This routine returns a matrix or data frame containing all the unique rows of the
matrix or data frame supplied as its argument. That is, all the duplicate rows are
stripped out. Note that the ordering of the rows on exit is not the same
as on entry. It also returns an index attribute for relating the result back
to the original matrix.
Usage
uniquecombs(x)
Arguments
x
is an R matrix (numeric), or data frame.
Details
Models with more parameters than unique combinations of
covariates are not identifiable. This routine provides a means of
evaluating the number of unique combinations of coavariates in a
model. The routine calls compiled C code, and is based on sorting,
with consequent O(nlog(n)) cost. In principle a hash table based solution
should be only O(n).
unique and duplicated, can sometimes be used
in place of this, if the full index is not needed. Relative performance is variable.
If x is not a matrix or data frame on entry then an attmept is made to coerce
it to a data frame.
Value
A matrix or data frame consisting of the unique rows of x (in arbitrary order).

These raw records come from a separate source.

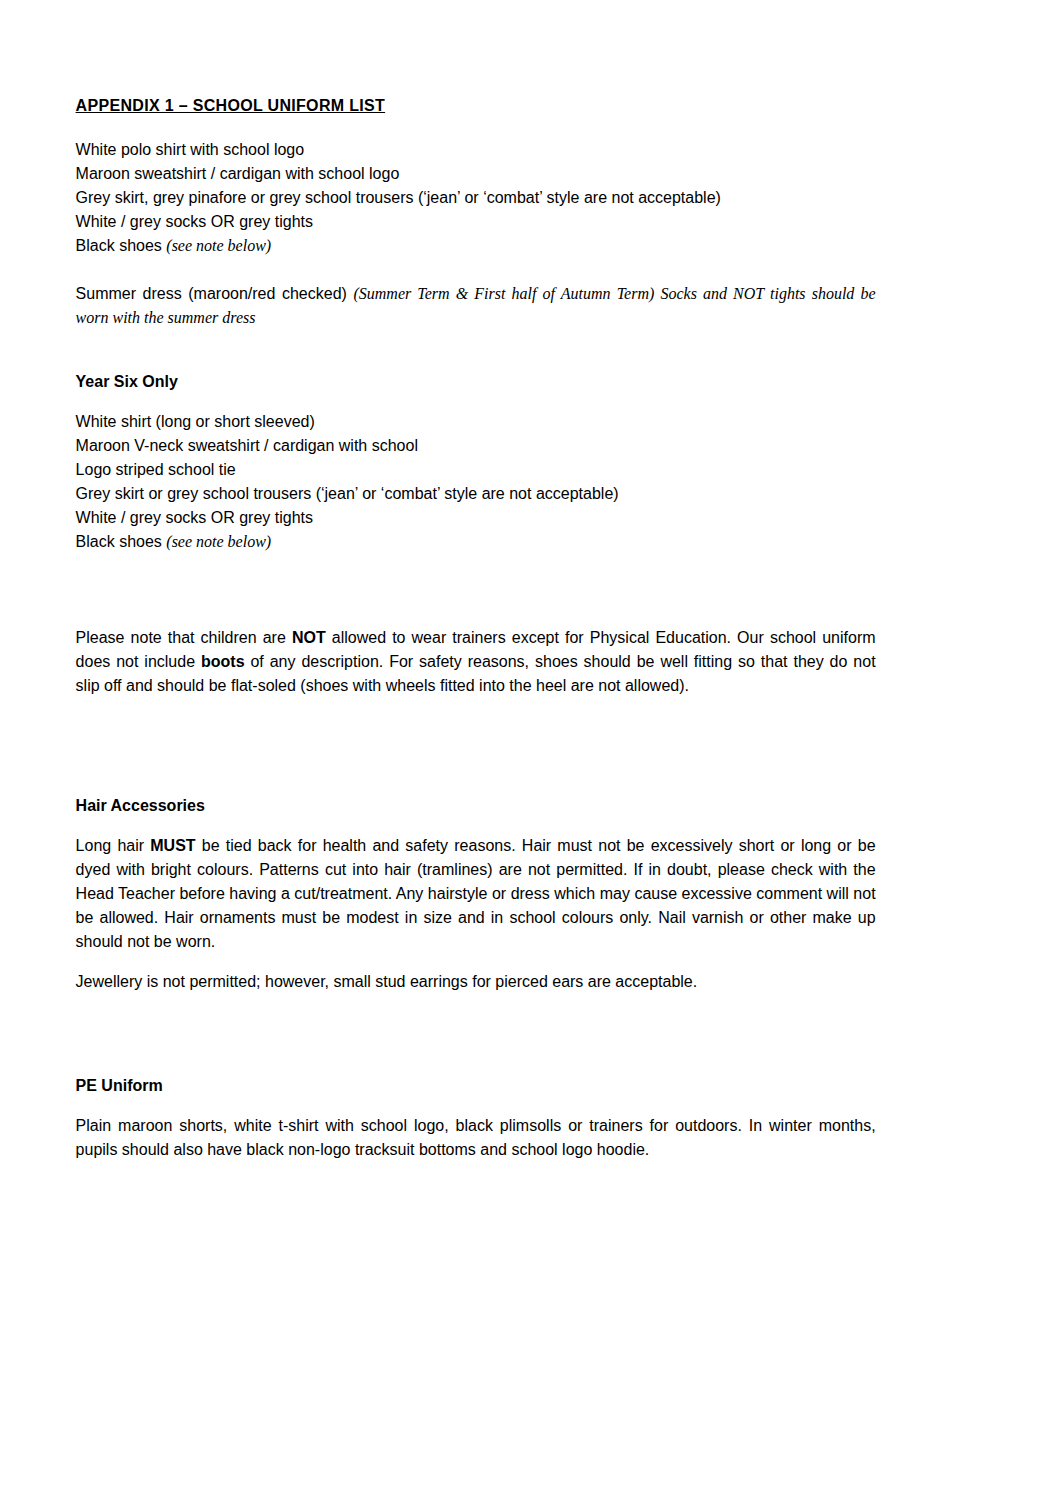APPENDIX 1 – SCHOOL UNIFORM LIST
White polo shirt with school logo
Maroon sweatshirt / cardigan with school logo
Grey skirt, grey pinafore or grey school trousers (‘jean’ or ‘combat’ style are not acceptable)
White / grey socks OR grey tights
Black shoes (see note below)
Summer dress (maroon/red checked) (Summer Term & First half of Autumn Term) Socks and NOT tights should be worn with the summer dress
Year Six Only
White shirt (long or short sleeved)
Maroon V-neck sweatshirt / cardigan with school
Logo striped school tie
Grey skirt or grey school trousers (‘jean’ or ‘combat’ style are not acceptable)
White / grey socks OR grey tights
Black shoes (see note below)
Please note that children are NOT allowed to wear trainers except for Physical Education. Our school uniform does not include boots of any description. For safety reasons, shoes should be well fitting so that they do not slip off and should be flat-soled (shoes with wheels fitted into the heel are not allowed).
Hair Accessories
Long hair MUST be tied back for health and safety reasons. Hair must not be excessively short or long or be dyed with bright colours. Patterns cut into hair (tramlines) are not permitted. If in doubt, please check with the Head Teacher before having a cut/treatment. Any hairstyle or dress which may cause excessive comment will not be allowed. Hair ornaments must be modest in size and in school colours only. Nail varnish or other make up should not be worn.
Jewellery is not permitted; however, small stud earrings for pierced ears are acceptable.
PE Uniform
Plain maroon shorts, white t-shirt with school logo, black plimsolls or trainers for outdoors. In winter months, pupils should also have black non-logo tracksuit bottoms and school logo hoodie.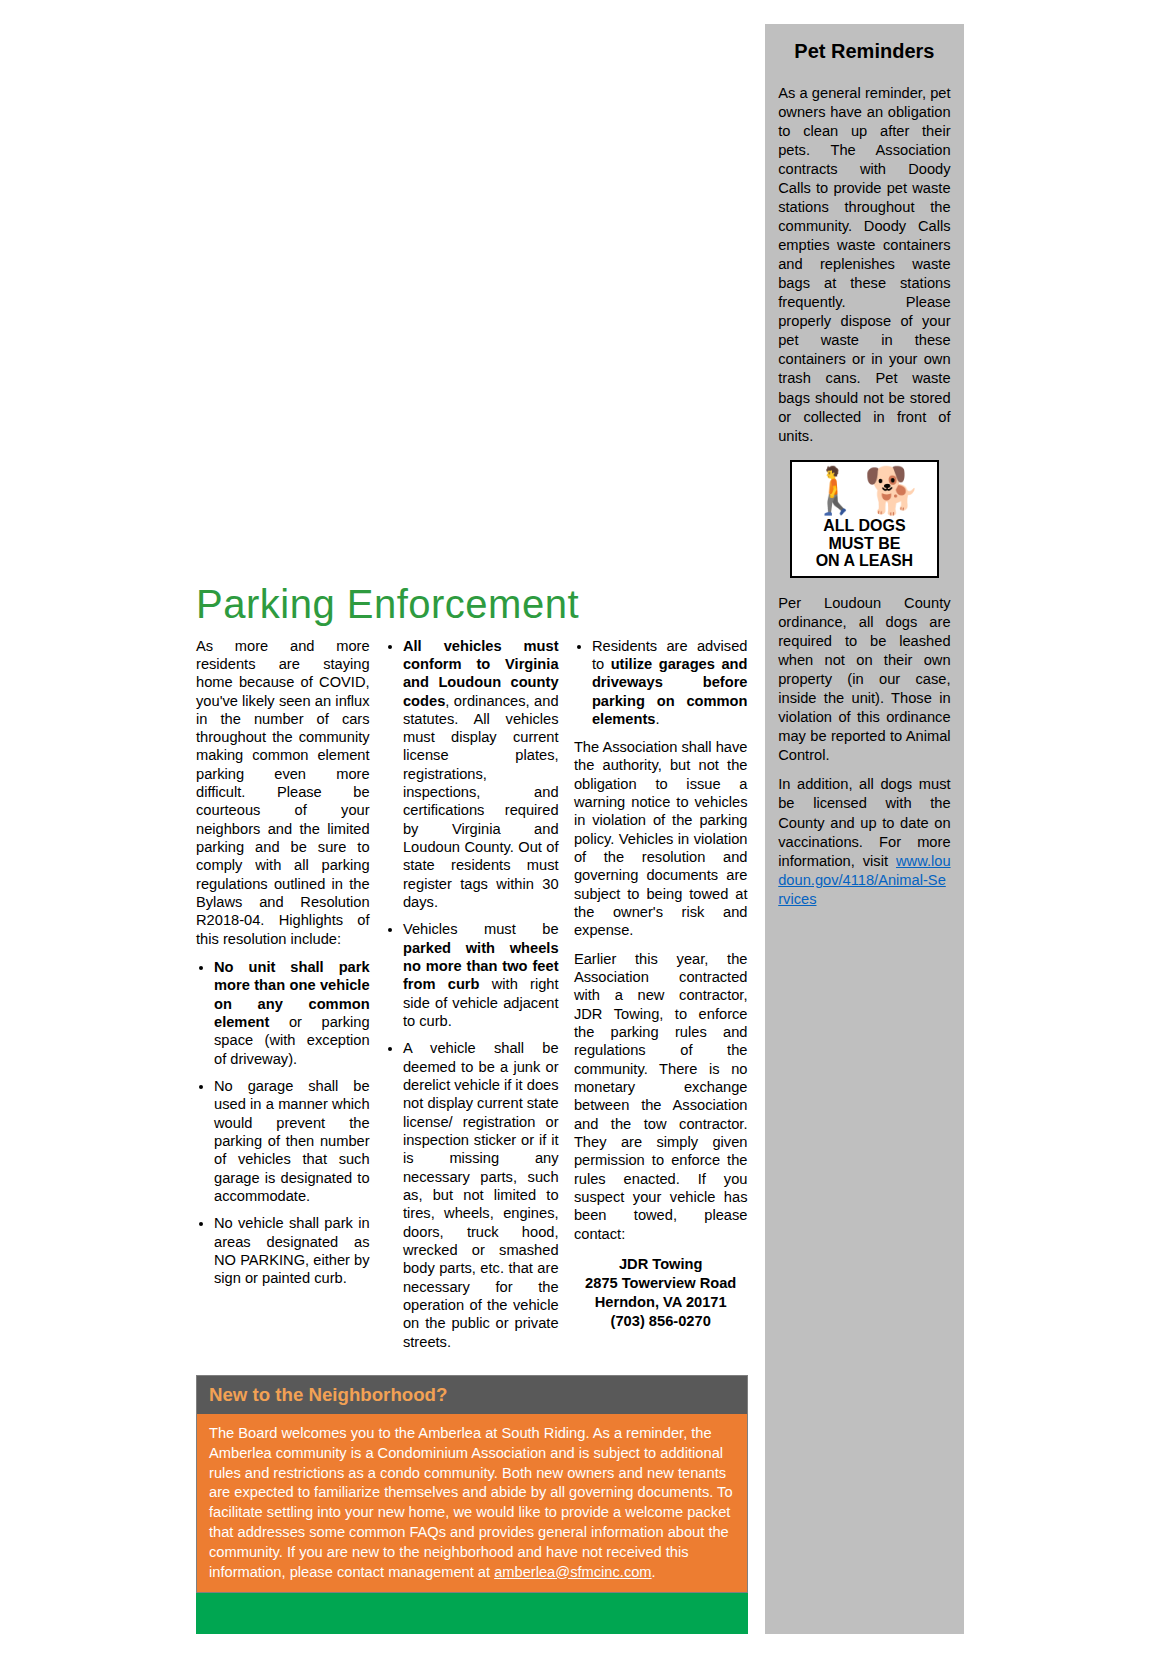Parking Enforcement
As more and more residents are staying home because of COVID, you've likely seen an influx in the number of cars throughout the community making common element parking even more difficult. Please be courteous of your neighbors and the limited parking and be sure to comply with all parking regulations outlined in the Bylaws and Resolution R2018-04. Highlights of this resolution include:
No unit shall park more than one vehicle on any common element or parking space (with exception of driveway).
No garage shall be used in a manner which would prevent the parking of then number of vehicles that such garage is designated to accommodate.
No vehicle shall park in areas designated as NO PARKING, either by sign or painted curb.
All vehicles must conform to Virginia and Loudoun county codes, ordinances, and statutes. All vehicles must display current license plates, registrations, inspections, and certifications required by Virginia and Loudoun County. Out of state residents must register tags within 30 days.
Vehicles must be parked with wheels no more than two feet from curb with right side of vehicle adjacent to curb.
A vehicle shall be deemed to be a junk or derelict vehicle if it does not display current state license/ registration or inspection sticker or if it is missing any necessary parts, such as, but not limited to tires, wheels, engines, doors, truck hood, wrecked or smashed body parts, etc. that are necessary for the operation of the vehicle on the public or private streets.
Residents are advised to utilize garages and driveways before parking on common elements.
The Association shall have the authority, but not the obligation to issue a warning notice to vehicles in violation of the parking policy. Vehicles in violation of the resolution and governing documents are subject to being towed at the owner's risk and expense.
Earlier this year, the Association contracted with a new contractor, JDR Towing, to enforce the parking rules and regulations of the community. There is no monetary exchange between the Association and the tow contractor. They are simply given permission to enforce the rules enacted. If you suspect your vehicle has been towed, please contact:
JDR Towing
2875 Towerview Road
Herndon, VA 20171
(703) 856-0270
New to the Neighborhood?
The Board welcomes you to the Amberlea at South Riding. As a reminder, the Amberlea community is a Condominium Association and is subject to additional rules and restrictions as a condo community. Both new owners and new tenants are expected to familiarize themselves and abide by all governing documents. To facilitate settling into your new home, we would like to provide a welcome packet that addresses some common FAQs and provides general information about the community. If you are new to the neighborhood and have not received this information, please contact management at amberlea@sfmcinc.com.
Pet Reminders
As a general reminder, pet owners have an obligation to clean up after their pets. The Association contracts with Doody Calls to provide pet waste stations throughout the community. Doody Calls empties waste containers and replenishes waste bags at these stations frequently. Please properly dispose of your pet waste in these containers or in your own trash cans. Pet waste bags should not be stored or collected in front of units.
🚶🐕
ALL DOGS
MUST BE
ON A LEASH
Per Loudoun County ordinance, all dogs are required to be leashed when not on their own property (in our case, inside the unit). Those in violation of this ordinance may be reported to Animal Control.
In addition, all dogs must be licensed with the County and up to date on vaccinations. For more information, visit www.loudoun.gov/4118/Animal-Services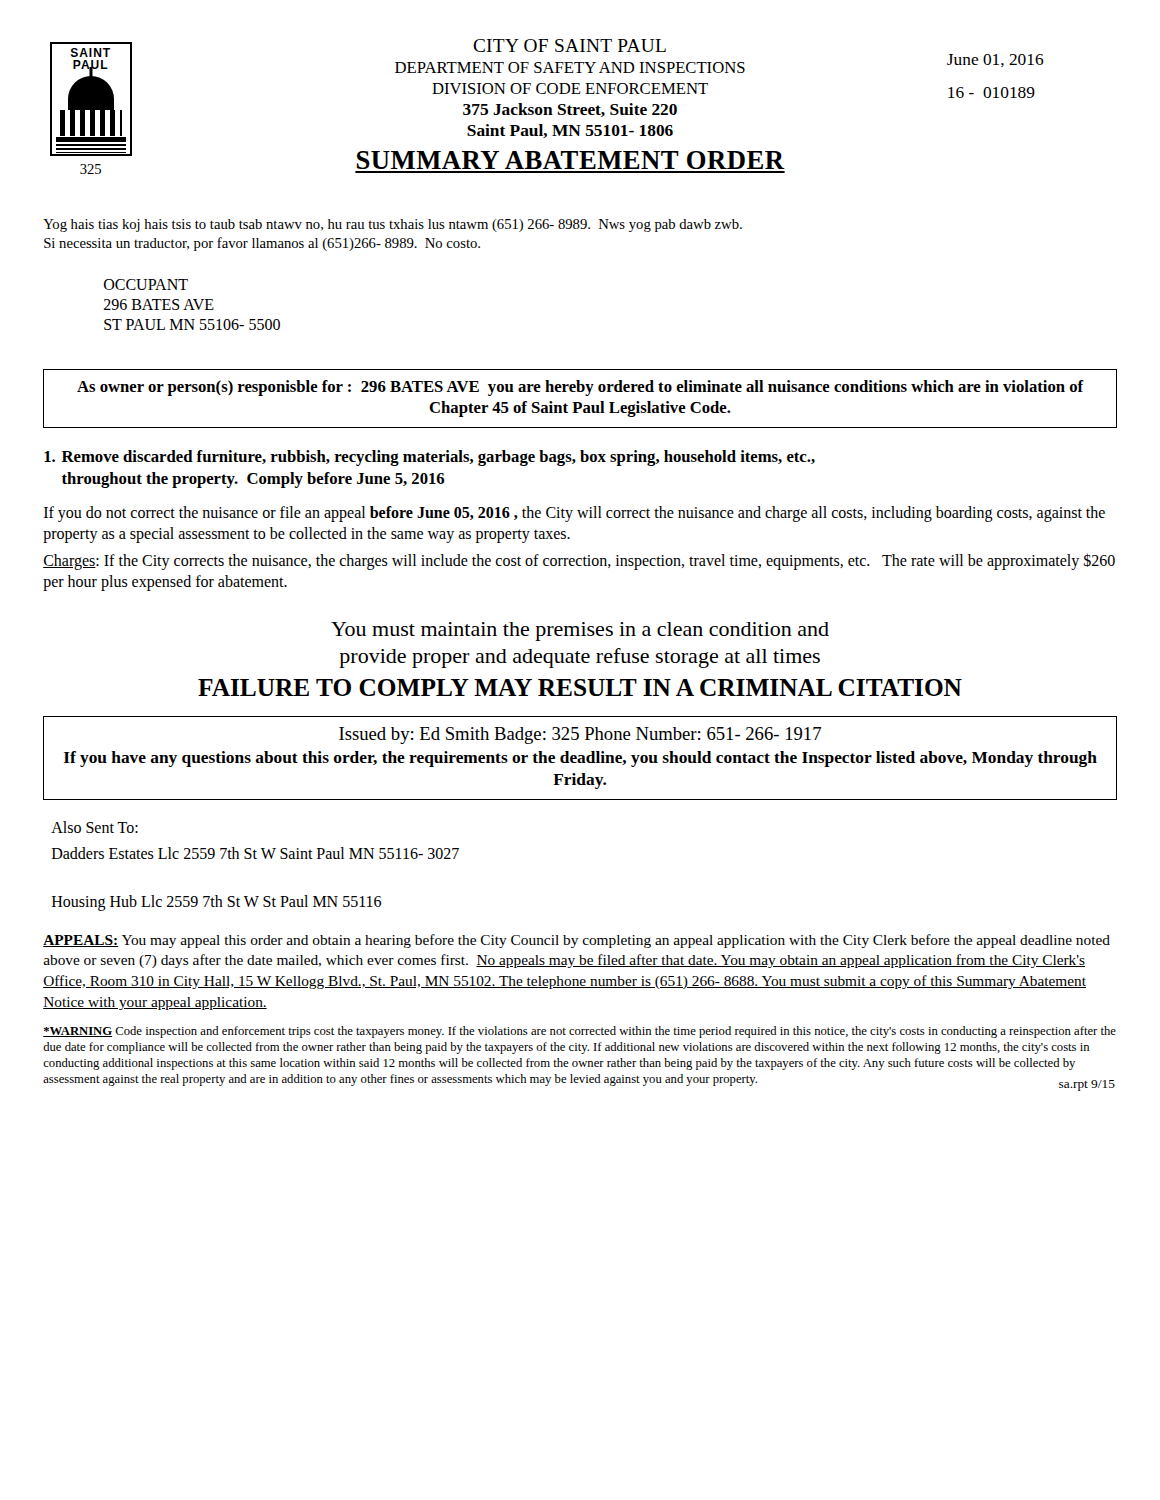SAINT
PAUL
325
June 01, 2016
16 - 010189
CITY OF SAINT PAUL
DEPARTMENT OF SAFETY AND INSPECTIONS
DIVISION OF CODE ENFORCEMENT
375 Jackson Street, Suite 220
Saint Paul, MN 55101- 1806
SUMMARY ABATEMENT ORDER
Yog hais tias koj hais tsis to taub tsab ntawv no, hu rau tus txhais lus ntawm (651) 266- 8989. Nws yog pab dawb zwb.
Si necessita un traductor, por favor llamanos al (651)266- 8989. No costo.
OCCUPANT
296 BATES AVE
ST PAUL MN 55106- 5500
As owner or person(s) responisble for : 296 BATES AVE you are hereby ordered to eliminate all nuisance conditions which are in violation of Chapter 45 of Saint Paul Legislative Code.
1. Remove discarded furniture, rubbish, recycling materials, garbage bags, box spring, household items, etc., throughout the property. Comply before June 5, 2016
If you do not correct the nuisance or file an appeal before June 05, 2016 , the City will correct the nuisance and charge all costs, including boarding costs, against the property as a special assessment to be collected in the same way as property taxes.
Charges: If the City corrects the nuisance, the charges will include the cost of correction, inspection, travel time, equipments, etc. The rate will be approximately $260 per hour plus expensed for abatement.
You must maintain the premises in a clean condition and
provide proper and adequate refuse storage at all times
FAILURE TO COMPLY MAY RESULT IN A CRIMINAL CITATION
Issued by: Ed Smith Badge: 325 Phone Number: 651- 266- 1917
If you have any questions about this order, the requirements or the deadline, you should contact the Inspector listed above, Monday through Friday.
Also Sent To:
Dadders Estates Llc 2559 7th St W Saint Paul MN 55116- 3027
Housing Hub Llc 2559 7th St W St Paul MN 55116
APPEALS: You may appeal this order and obtain a hearing before the City Council by completing an appeal application with the City Clerk before the appeal deadline noted above or seven (7) days after the date mailed, which ever comes first. No appeals may be filed after that date. You may obtain an appeal application from the City Clerk's Office, Room 310 in City Hall, 15 W Kellogg Blvd., St. Paul, MN 55102. The telephone number is (651) 266- 8688. You must submit a copy of this Summary Abatement Notice with your appeal application.
*WARNING Code inspection and enforcement trips cost the taxpayers money. If the violations are not corrected within the time period required in this notice, the city's costs in conducting a reinspection after the due date for compliance will be collected from the owner rather than being paid by the taxpayers of the city. If additional new violations are discovered within the next following 12 months, the city's costs in conducting additional inspections at this same location within said 12 months will be collected from the owner rather than being paid by the taxpayers of the city. Any such future costs will be collected by assessment against the real property and are in addition to any other fines or assessments which may be levied against you and your property.
sa.rpt 9/15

The matrix or data frame has an "index" attribute. index[i] gives the row of the returned
matrix that contains row i of the original matrix.
require(mgcv)
## matrix example...
X <- matrix(c(1,2,3,1,2,3,4,5,6,1,3,2,4,5,6,1,1,1),6,3,byrow=TRUE)
print(X)
Xu <- uniquecombs(X);Xu
ind <- attr(Xu,"index")
## find the value for row 3 of the original from Xu
Xu[ind[3],];X[3,]
## data frame example...
df <- data.frame(f=factor(c("er",3,"b","er",3,3,1,2,"b")),
x=c(.5,1,1.4,.5,1,.6,4,3,1.7))
uniquecombs(df)